Von Paul-Anton Krüger, München

Sie haben - teils unterstützt von den USA - im Irak gegen die Terrormiliz Islamischer Staat (IS) gekämpft. Und sie haben Mörsergranaten auf die US-Botschaft in Bagdad gefeuert. Die Rede ist von schiitischen Milizen, die bei den Spannungen zwischen Iran und den USA eine zentrale Rolle spielen. Es ist wahrscheinlich, dass wiederum eine dieser Gruppen verantwortlich ist dafür, dass am Sonntagabend eine Katjuscha-Rakete in der Grünen Zone in Bagdad einschlug, nur etwa 1,5 Kilometer von der US-Botschaft entfernt.

Im Verhalten solcher Milizen sieht Washington eine Bedrohung für die US-Truppen im Irak und diplomatische Vertretungen dort, das machte Präsident Donald Trump in einem Tweet nochmals klar - und ebenso, dass er Iran dafür verantwortlich macht. "Wenn Iran kämpfen will, dann wird dies das offizielle Ende Irans sein. Bedrohen Sie nie wieder die Vereinigten Staaten!", schrieb er. Vergangene Woche hatte das Pentagon die Alarmstufe für die 5200 im Irak stationierten Soldaten erhöht, Außenminister Mike Pompeo ließ Botschafts- und Konsularpersonal abziehen.

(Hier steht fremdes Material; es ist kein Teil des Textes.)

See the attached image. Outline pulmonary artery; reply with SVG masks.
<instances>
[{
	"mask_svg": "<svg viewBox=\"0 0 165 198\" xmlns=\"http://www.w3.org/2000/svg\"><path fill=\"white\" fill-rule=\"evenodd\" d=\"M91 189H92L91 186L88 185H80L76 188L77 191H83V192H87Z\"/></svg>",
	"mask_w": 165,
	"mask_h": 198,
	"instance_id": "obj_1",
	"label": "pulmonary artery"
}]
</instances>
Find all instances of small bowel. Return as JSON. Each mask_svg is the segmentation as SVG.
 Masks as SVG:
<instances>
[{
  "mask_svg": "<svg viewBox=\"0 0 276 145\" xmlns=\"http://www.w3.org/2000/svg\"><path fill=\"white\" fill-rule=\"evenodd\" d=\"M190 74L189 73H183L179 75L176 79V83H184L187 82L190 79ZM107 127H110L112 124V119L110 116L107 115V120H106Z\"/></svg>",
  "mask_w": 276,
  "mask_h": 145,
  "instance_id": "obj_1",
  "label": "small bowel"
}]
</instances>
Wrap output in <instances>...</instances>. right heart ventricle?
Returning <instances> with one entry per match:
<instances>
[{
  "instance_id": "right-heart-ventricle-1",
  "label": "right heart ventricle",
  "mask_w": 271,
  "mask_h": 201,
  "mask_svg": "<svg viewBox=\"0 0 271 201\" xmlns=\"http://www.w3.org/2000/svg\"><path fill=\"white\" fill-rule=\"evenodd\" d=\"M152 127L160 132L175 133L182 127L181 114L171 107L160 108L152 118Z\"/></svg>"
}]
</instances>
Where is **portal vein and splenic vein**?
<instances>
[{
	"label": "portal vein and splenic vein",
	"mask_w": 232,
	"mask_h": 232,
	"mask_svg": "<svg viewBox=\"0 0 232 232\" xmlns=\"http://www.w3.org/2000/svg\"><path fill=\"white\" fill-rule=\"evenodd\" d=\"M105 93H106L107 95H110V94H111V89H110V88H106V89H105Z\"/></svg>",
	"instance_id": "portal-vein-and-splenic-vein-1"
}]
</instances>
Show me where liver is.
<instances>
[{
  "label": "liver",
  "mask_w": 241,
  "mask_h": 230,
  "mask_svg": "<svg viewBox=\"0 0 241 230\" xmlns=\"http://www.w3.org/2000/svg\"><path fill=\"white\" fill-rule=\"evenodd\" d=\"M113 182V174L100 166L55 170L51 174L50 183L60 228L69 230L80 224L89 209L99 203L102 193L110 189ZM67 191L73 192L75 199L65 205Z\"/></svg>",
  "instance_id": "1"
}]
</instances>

Es gibt vielerlei Milizen im Irak: Offiziell unterstehen etwa 40 verschiedene Milizen der Volksmobilisierungseinheiten Premier Adel Abdul Mahdi. Aber es gibt große Unterschiede zwischen den Verbänden mit insgesamt etwa 125 000 aktiven Kämpfern. Darunter sind auch sunnitische und christliche Gruppen; viele nehmen nur lokale Polizeiaufgaben wahr und halten sich an die Anweisungen aus Bagdad. Andere sind in kriminelle Machenschaften verstrickt, werden wegen Menschenrechtsverletzungen und Kriegsverbrechen beschuldigt. Vor allem aber hören manche dieser Milizen, darunter einige der kampfstärksten, auf die Befehle von General Qassem Soleimani, dem ebenso legendären wie berüchtigten Kommandeur der Quds-Brigaden der iranischen Revolutionsgarden, die für Auslandseinsätze zuständig sind. Sie unterstehen Irans Oberstem Führer Ayatollah Ali Khamenei, nicht der Regierung von Präsident Hassan Rohani.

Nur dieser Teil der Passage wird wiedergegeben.